Lotononis leobordea Benth. [family LEGUMINOSAE], in Hooker, London J. Bot. 2: 607 (1843). —Harvey in F.C. 2: 61 (1862). —J.G. Baker in F.T.A. 2: 5 (1871). —Dummer in Trans. Roy. Soc. South Africa 3: 311 (1913). —Eyles in Trans. Roy. Soc. South Africa 5: 369 (1916). —E.G. Baker, Legum. Trop. Africa: 17 (1926) nom. superfl., based on Leobordea lotoidea.
Lotononis clandestina [family LEGUMINOSAE], sensu J.G. Baker in F.T.A. 2: 8 (1871).

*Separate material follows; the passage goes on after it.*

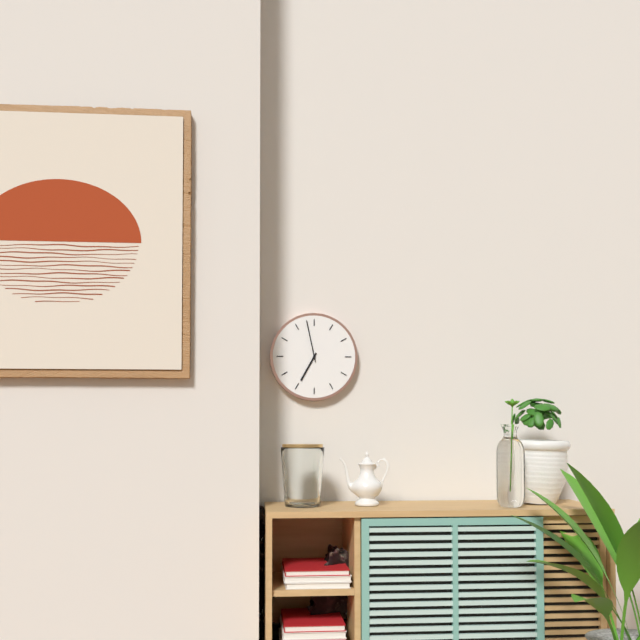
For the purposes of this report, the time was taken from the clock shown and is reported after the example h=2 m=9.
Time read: h=6 m=58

Lotononis clandestina var. steingroeveriana Schinz [family LEGUMINOSAE], in Verh. Bot. Vereins Prov. Brandenburg 30: 157 (1888). Type from South Africa (Northern Cape).
Information
Annual, with a very short stem, soon developing numerous slender radiating prostrate branches up to 5–50 cm long, pilose, exceptionally perennating with other stems from the top of an undivided taproot. Leaves opposite on flowering shoots, 3-foliolate; leaflets 4–8(20) × 1.5–3(4) mm, oblanceolate, slightly apiculate, glabrous to pilose above, pilose beneath; petiole ± as long as the leaflets or a little shorter; stipules single at a node, 2–4 mm long, linear to linear-lanceolate or linear-oblanceolate. Flowers 1–several clustered at the nodes, sessile; bracts 1–2.5 mm long, linear; bracteoles absent. Calyx 3.5–4.5(6) mm long, pilose; upper and lateral lobes joined slightly higher, 1.5–2.5(3) mm long, subulate. Standard pale yellow, shorter than the keel, narrowly elliptic-ovate, extensively pubescent outside; wings distinctly shorter than the keel; keel 6–7(9) mm long, narrow, slightly upcurved to the bluntly pointed reddish tip, extensively pubescent. Pods 4–7(9) × 1.5–2.5 mm, narrowly oblong, often somewhat tapered to the base, slightly downcurved at the tip, pubescent, sometimes glabrescent, c. 10-seeded. Seeds 1–1.5 mm long, oblique-cordiform, smooth, brown.
Habitat
Open ground, roadsides, cultivated ground and other disturbed places or in short grassland on sand
Range
Widely distributed in the drier parts of Africa and west Asia, from the Cape Verde Is., through North Africa and the Sahel to W Pakistan, and from Arabia and the Horn of Africa to northern Tanzania, then disjunctly south to southern Angola, the Flora Zambesiaca region, Namibia and the westerly part of South Africa.
Altitude range
900–1400 m.
1400
900
Distribution
Zimbabwe S Mberengwa Distr., Belingwe Reserve, fl. & fr. v.1958, Davies 2468 (K; SRGH).Zimbabwe W Bulawayo, road to Gwanda, near “Drive In” cinema, fl. 15.v.1958, Drummond 5817 (K; SRGH).Botswana SE Kweneng Distr., Mantswabese Ranch, fl. & fr. 17.iii.1977, Hansen 3080 (GAB; K: PRE; SRGH).Botswana SW 43 km from Ghanzi on Maun road, fl. & fr. 3.viii.1955, Story 5091 (K; PRE).Zimbabwe N Murehwa Distr., without precise locality, fl. & fr. 4.ix.1931, Rattray 408 (K; SRGH).Botswana N Ngamiland Distr., Aha Hills, near the Nxainxai (Xai-Xai) to Qangwa road, fl. 22.iv.1980, P.A. Smith 3380 (K; SRGH).
Notes
Notably variable over its wide range and particularly so in the western parts of southern Africa, as discussed by van Wyk (loc. cit.). The gatherings from SE and SW Botswana are larger in all parts, the figures given in brackets in the description above. The specimens named as this species from the mountainous Eastern Districts of Zimbabwe belong to the atypical form of L. calycina, described above, but are deceptively similar. In the Flora Zambesiaca area, L. platycarpa only very exceptionally perennates (as in Hansen 3080, cited above), having a short erect stem and many radiating branches from an undivided taproot, the leaves on the flowering shoots are more strictly opposite and the flowers of the normal Zimbabwean form of the species are smaller and probably generally paler in colour.R.M. Davies 1224 (SRGH), the specimen cited for Lotononis sp. 4 (Davies 1224) of Drummond in Kirkia 8: 223 (1972), has not been seen, but as an annual from the Southern Province of Zimbabwe is most likely to be this species or the next.